Patrick Fergus is a Mac support technician for a Midwestern publishing company and can be found on Twitter @foigus.
Share this:
  • Twitter
  • Facebook
  • del.icio.us
  • Digg
  • StumbleUpon
  • Google Bookmarks
  • PDF
  • Print

1 comment to The case of the fractured firewall: Outlook for Mac causes DoS attacks

  • Manny

    Fascinating article!
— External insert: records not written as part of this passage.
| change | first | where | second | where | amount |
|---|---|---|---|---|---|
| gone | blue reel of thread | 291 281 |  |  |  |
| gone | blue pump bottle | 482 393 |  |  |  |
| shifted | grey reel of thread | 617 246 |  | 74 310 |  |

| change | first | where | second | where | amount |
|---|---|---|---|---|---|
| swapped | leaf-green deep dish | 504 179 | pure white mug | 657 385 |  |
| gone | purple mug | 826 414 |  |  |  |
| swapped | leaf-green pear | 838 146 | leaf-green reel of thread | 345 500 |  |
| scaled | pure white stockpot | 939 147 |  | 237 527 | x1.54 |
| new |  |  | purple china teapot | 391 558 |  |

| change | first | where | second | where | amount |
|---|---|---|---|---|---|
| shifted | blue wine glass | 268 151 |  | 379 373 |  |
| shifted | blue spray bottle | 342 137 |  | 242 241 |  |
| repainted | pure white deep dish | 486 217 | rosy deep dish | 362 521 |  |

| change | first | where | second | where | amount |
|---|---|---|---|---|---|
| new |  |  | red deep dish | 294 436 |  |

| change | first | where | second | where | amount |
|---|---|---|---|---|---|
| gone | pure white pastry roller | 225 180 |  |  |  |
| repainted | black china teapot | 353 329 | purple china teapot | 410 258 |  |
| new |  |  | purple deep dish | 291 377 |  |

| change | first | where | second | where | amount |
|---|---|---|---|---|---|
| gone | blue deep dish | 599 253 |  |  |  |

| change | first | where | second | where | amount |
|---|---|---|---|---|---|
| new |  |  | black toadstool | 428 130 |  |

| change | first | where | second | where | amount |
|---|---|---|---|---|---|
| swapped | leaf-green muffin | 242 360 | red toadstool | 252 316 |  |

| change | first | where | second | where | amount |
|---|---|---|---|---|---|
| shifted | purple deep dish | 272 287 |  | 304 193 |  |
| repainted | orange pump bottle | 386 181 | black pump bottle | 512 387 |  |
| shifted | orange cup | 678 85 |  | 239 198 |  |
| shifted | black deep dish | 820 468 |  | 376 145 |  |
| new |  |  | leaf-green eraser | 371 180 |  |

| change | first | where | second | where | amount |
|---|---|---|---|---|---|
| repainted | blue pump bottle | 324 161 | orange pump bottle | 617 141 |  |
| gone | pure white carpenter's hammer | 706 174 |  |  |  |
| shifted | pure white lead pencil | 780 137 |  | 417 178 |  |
Thank you for writing and posting it.

    “Unfortunately setting up an HTTP and HTTPS proxy and accepting the untrusted HTTPS proxy certificate disturbed Outlook 2011’s connection to hosted Exchange enough to cause the DoS issue to go away.”

    This is a significant clue that the real, underlying issue wasn’t addressed: *Something* in the networking environment was causing the EWS connections to fail.
    The “governor” (IncreaseBackoff) that Microsoft added isn’t fixing the issue, so much as working around the underlying network failures.
    The “Too many open files” issue is indeed a genuine fix, although here the real fix isn’t so much to rely on the good graces of application developers to write good networking code. Rather, the kernel developers at Apple should ensure that the networking code in the OSX kernel handles resource starvation better.